Because the Hennessy VSOP isn’t being sold in the European Union I combined my trip to the Cognac-area with a visit to the Hennessy store where I bought the Hennessy VSOP but also a Pure White, KAWS VS and a Black.
The Hennessy VSOP is the first to review! Compared to the Hennessy Fine de Cognac (the European Hennessy between the VS and the XO quality) it is much darker in color, but this has mostly to do with the aging.
The Hennessy VSOP comprises a gradual blend of over 60 ‘eaux-de-vie’ aged from 4 years up to 15 years. Compared to the Fine de Cognac which is aged from about 2 to 8 years.
In terms of aroma’s it is quite clear this Hennessy is still a quite young Cognac with a some alcohol in the nose, other flavors are caramel, honey, grass, raisins and woody notes. With this Cognac it is very important to let it breath some minutes before nosing, at four years old it has hardly had time to catch much breath.
The palate is overall quite dry with woody notes, which leads me to some general information about this VSOP on the internet saying: “slowly matured in old barrels, from which most of the tannin has been extracted”.
If I need to be honest, I would say this Cognac is aged in new made barrels for quite a period. You’ll either appreciate the oaky notes or hate it… I like it!
The bottle is very characteristic, inspired by the Hennessy V.S.O.P. bottle created in 1954. This year (2012) the bottle has been changed slightly by Chris Bangle, see the evolution below. According to Hennessy the content didn’t change with the 2012 evolution.
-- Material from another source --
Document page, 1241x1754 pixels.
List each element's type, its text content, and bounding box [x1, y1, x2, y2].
I bought the 2011 bottling (middle bottle below) as it was accompanied with two nice glasses for the same price as the new VSOP, although I like the new bottle design more .
The review notes of this Hennessy VSOP Cognac are:
The color: very dark brown for it’s age, with some red-shades….
The nose: caramel, honey, raisins, grass and woody notes
The taste: the palate entry is sweet, nearly syrupy; the midpalate is the best phase as rounded flavors of dark toffee, nougat, and maple work nicely together. Overall quite dry taste.
The after-taste: finishes sweet, sap-like, and acceptably woody.
The origin: Grande Champagne, Petite Champagne, Borderies and Fins Bois.
The age: 4-15 years.
The price: About 35 US dollars
The price / quality ratio: a 7+. Worth having in your collection as it is one of the most well known Cognacs.